Here, they were stymied. There were no connections at all between Lynda Healy and Joni Lenz except that they had both been attacked as they slept in basement rooms in communal houses less than a mile apart. Joni had suffered head wounds, and, from the blood pattern on Lynda’s pillow and the stains on her nightgown, it would seem that she too had been struck violently on the skull. But none of the residents of the two houses knew each other. They hadn’t even attended the same classes.
February slipped into March, and Lynda didn’t come home, nor was there even one sighting of the possessions missing with her. The backpack. Her peasant blouse. Her old jeans with the funny triangular patch in the back. Her two turquoise rings, distinctive round, flat rings with tiny turquoise nuggets “floating” on the silver circles on top. There was no sign of any of it.
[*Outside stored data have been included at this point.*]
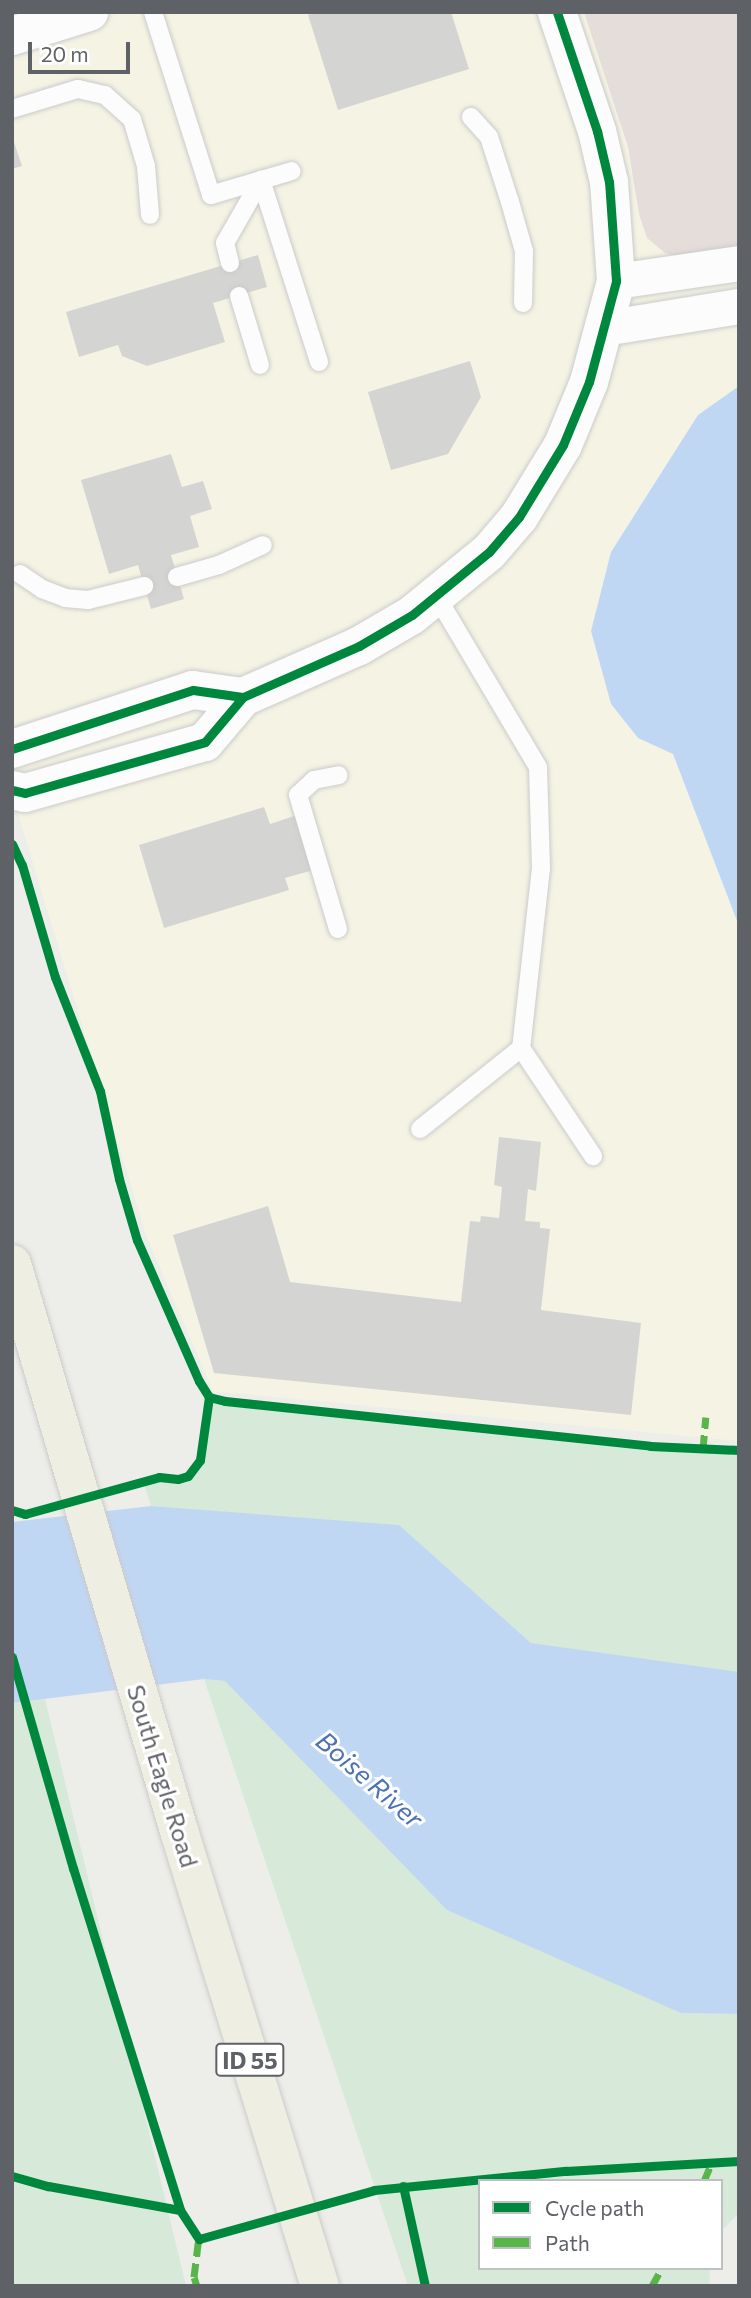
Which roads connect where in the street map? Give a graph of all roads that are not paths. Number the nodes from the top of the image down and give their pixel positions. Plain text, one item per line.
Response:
1 (89, 12) edge
2 (153, 12) edge
3 (557, 12) edge
4 (12, 36) edge
5 (12, 109) edge
6 (471, 117) dead end
7 (292, 171) dead end
8 (261, 180) junction
9 (150, 215) dead end
10 (230, 263) dead end
11 (739, 263) edge
12 (616, 281) junction
13 (239, 296) dead end
14 (523, 303) dead end
15 (739, 306) edge
16 (604, 328) junction
17 (319, 362) dead end
18 (260, 365) dead end
19 (263, 545) dead end
20 (20, 574) dead end
21 (177, 577) dead end
22 (144, 586) dead end
23 (437, 597) junction
24 (243, 697) junction
25 (12, 749) edge
26 (339, 775) dead end
27 (12, 790) edge
28 (338, 929) dead end
29 (521, 1048) junction
30 (420, 1129) dead end
31 (593, 1156) dead end
32 (12, 1264) edge
33 (320, 2286) edge

1 - 4 street
2 - 8 lane
3 - 12 street
5 - 9 lane
6 - 14 lane
7 - 8 lane
8 - 10 lane
8 - 17 lane
11 - 12 street
12 - 16 street
13 - 18 lane
15 - 16 street
16 - 23 street
19 - 21 lane
20 - 22 lane
23 - 24 street
23 - 29 lane
24 - 25 street
24 - 27 street
26 - 28 lane
29 - 30 lane
29 - 31 lane
32 - 33 highway, South Eagle Road / ID 55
Just two more quarters and Lynda would have graduated from the University and taken a job where she would have been of infinite help to the retarded children whose lives had not been blessed as hers had been with brains, beauty, and a loving and nurturing home.
While Seattle Police detectives wrestled with the inexplicable disappearance of Lynda Ann Healy, Sheriff Don Redmond in Thurston County and his detectives were having problems of their own. A female student was missing from Evergreen State College, whose campus is just southwest of Olympia.
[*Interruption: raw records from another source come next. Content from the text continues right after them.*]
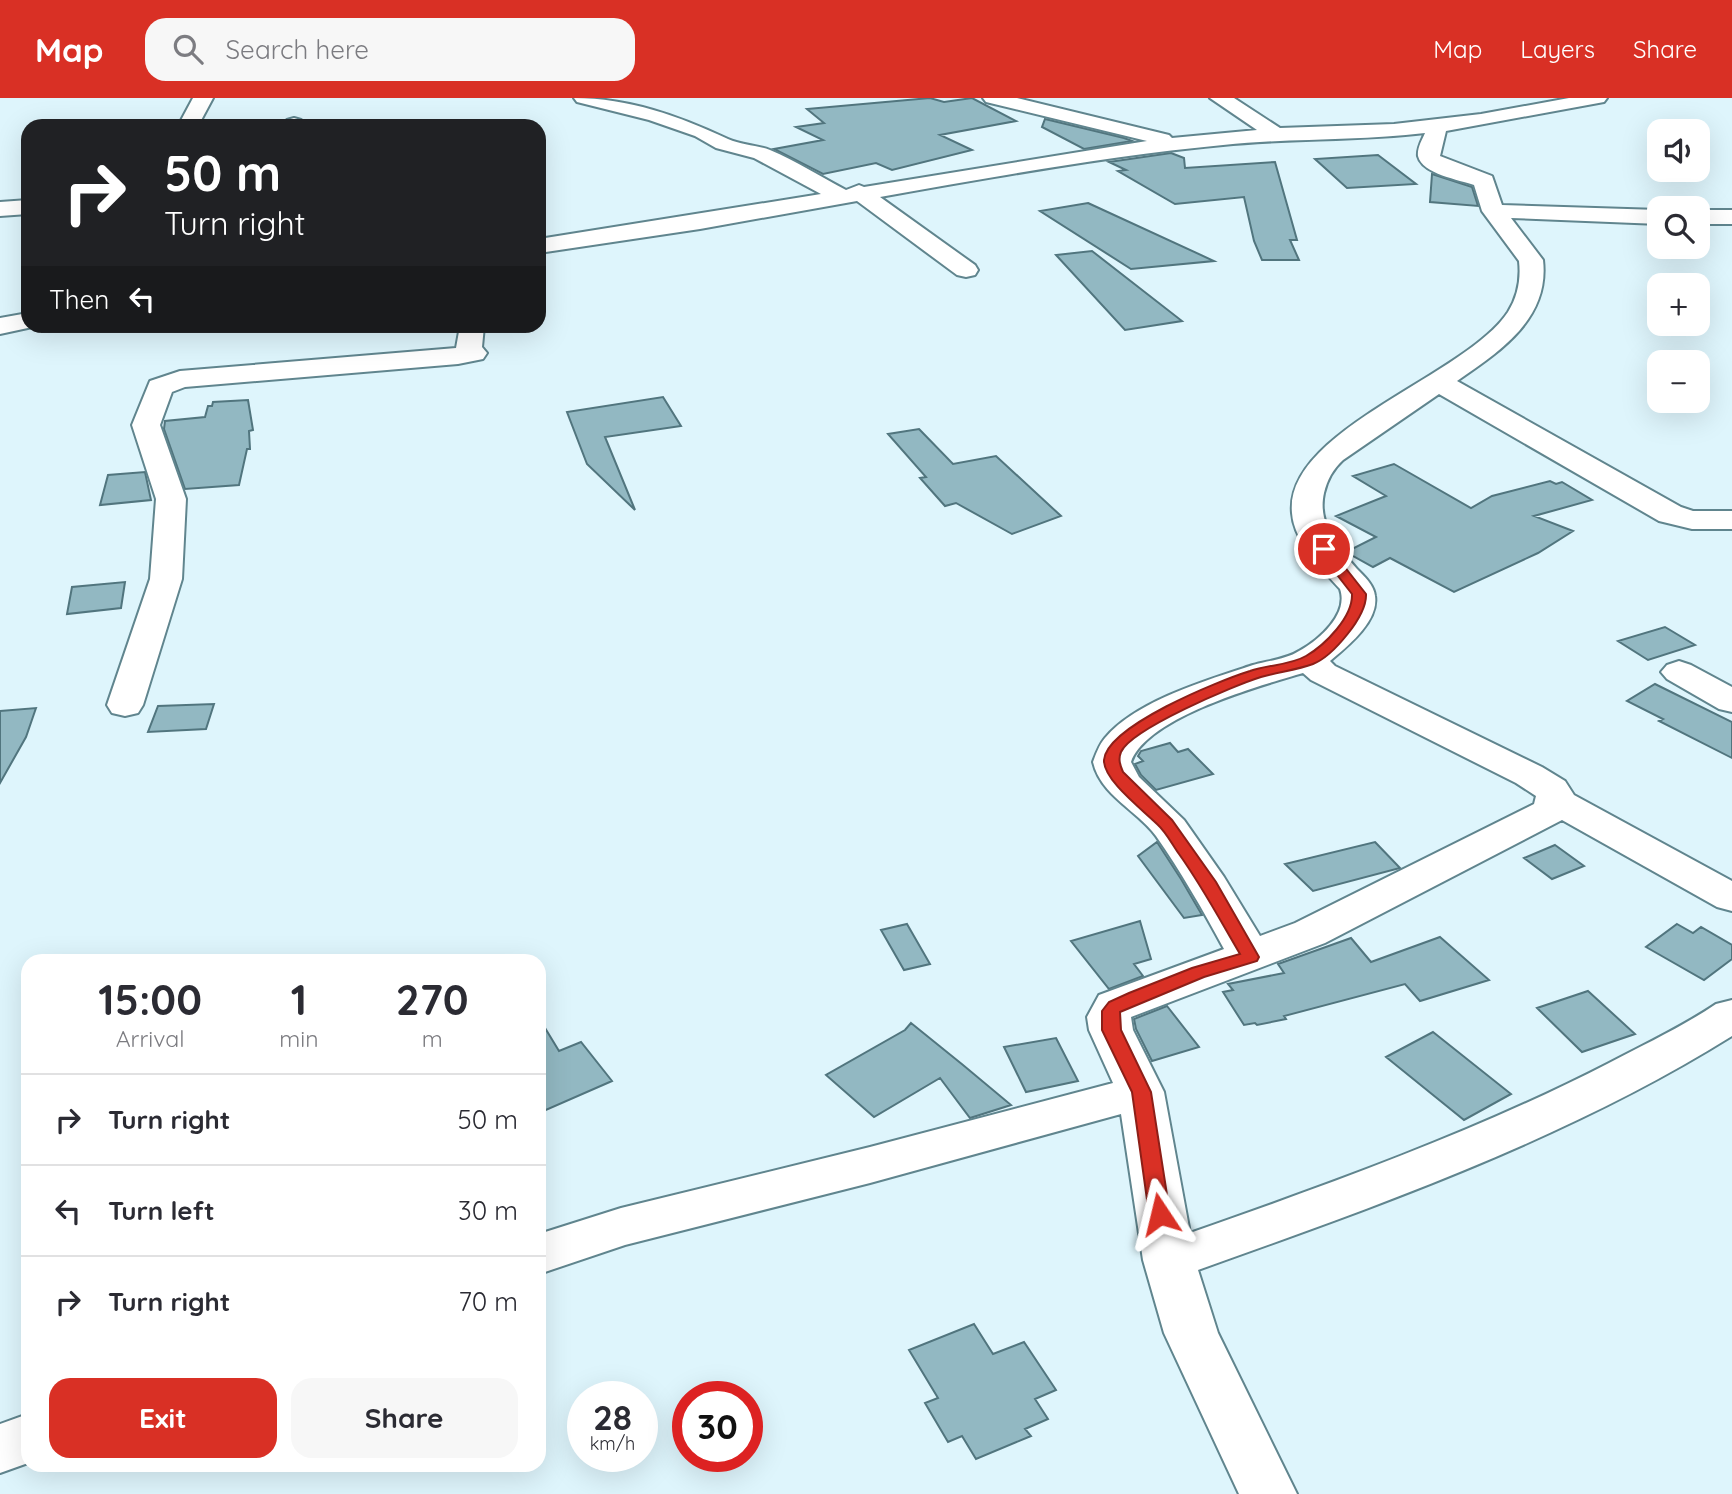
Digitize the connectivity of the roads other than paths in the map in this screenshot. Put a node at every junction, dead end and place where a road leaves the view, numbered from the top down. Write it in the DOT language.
graph roads {
  1 [pos="202,98"];
  2 [pos="584,98"];
  3 [pos="993,98"];
  4 [pos="1220,98"];
  5 [pos="1597,98"];
  6 [pos="1471,103"];
  7 [pos="1501,118"];
  8 [pos="192,119"];
  9 [pos="1438,126"];
  10 [pos="1275,134"];
  11 [pos="1181,143"];
  12 [pos="850,194"];
  13 [pos="21,208"];
  14 [pos="0,209"];
  15 [pos="1493,211"];
  16 [pos="1647,217"];
  17 [pos="1710,217"];
  18 [pos="1732,217"];
  19 [pos="546,245"];
  20 [pos="966,270"];
  21 [pos="21,322"];
  22 [pos="0,326"];
  23 [pos="471,333"];
  24 [pos="1436,382"];
  25 [pos="1732,520"];
  26 [pos="1310,660"];
  27 [pos="1679,671"];
  28 [pos="1732,701"];
  29 [pos="125,705"];
  30 [pos="1556,801"];
  31 [pos="1732,898"];
  32 [pos="1250,957"];
  33 [pos="1732,1015"];
  34 [pos="1141,1092"];
  35 [pos="546,1252"];
  36 [pos="1169,1260"];
  37 [pos="21,1441"];
  38 [pos="0,1449"];
  39 [pos="1268,1494"];
  1 -- 8 [label="street"];
  2 -- 12 [label="street"];
  3 -- 11 [label="street"];
  4 -- 10 [label="street"];
  5 -- 7 [label="street"];
  6 -- 7 [label="street"];
  7 -- 9 [label="street"];
  9 -- 10 [label="street"];
  9 -- 15 [label="street"];
  10 -- 11 [label="street"];
  11 -- 12 [label="street"];
  12 -- 19 [label="street"];
  12 -- 20 [label="street"];
  13 -- 14 [label="street"];
  15 -- 16 [label="street"];
  15 -- 24 [label="street"];
  17 -- 18 [label="street"];
  21 -- 22 [label="street"];
  23 -- 29 [label="street"];
  24 -- 25 [label="street"];
  24 -- 26 [label="street"];
  26 -- 30 [label="street"];
  26 -- 32 [label="street"];
  27 -- 28 [label="street"];
  30 -- 31 [label="street"];
  30 -- 32 [label="street"];
  32 -- 34 [label="street"];
  33 -- 36 [label="street"];
  34 -- 35 [label="street"];
  34 -- 36 [label="street"];
  36 -- 39 [label="street"];
  37 -- 38 [label="street"];
}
Evergreen is a relatively new college in Washington with great, soaring precast concrete buildings rising improbably from the dense forest of fir trees. It is a school much maligned by traditional educators because it eschews required courses, accepted grading scales, and embraces a “do your own thing” philosophy. Students choose what they want to learn, everything from cartoon animation to ecology, and draw up contracts that they promise to fulfill each quarter for credit. The school’s detractors claim that a graduate of Evergreen has no real skills or educational background to offer an employer. They call it a “toy college.” Nevertheless, Evergreen attracts some of the brightest and the best.